● Input records:
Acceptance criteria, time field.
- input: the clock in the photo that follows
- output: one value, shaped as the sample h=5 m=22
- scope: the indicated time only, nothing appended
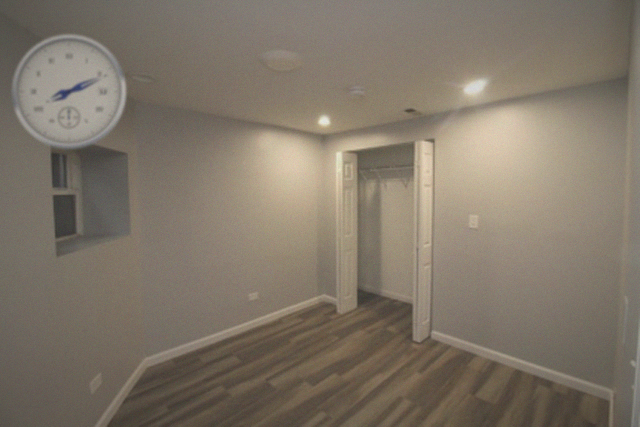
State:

● Stated problem: Recast the lines above as a numbered list, omitting any blank lines and leaving the picture out.

● Result of the task:
1. Acceptance criteria, time field.
2. - input: the clock in the photo that follows
3. - output: one value, shaped as the sample h=5 m=22
4. - scope: the indicated time only, nothing appended
5. State:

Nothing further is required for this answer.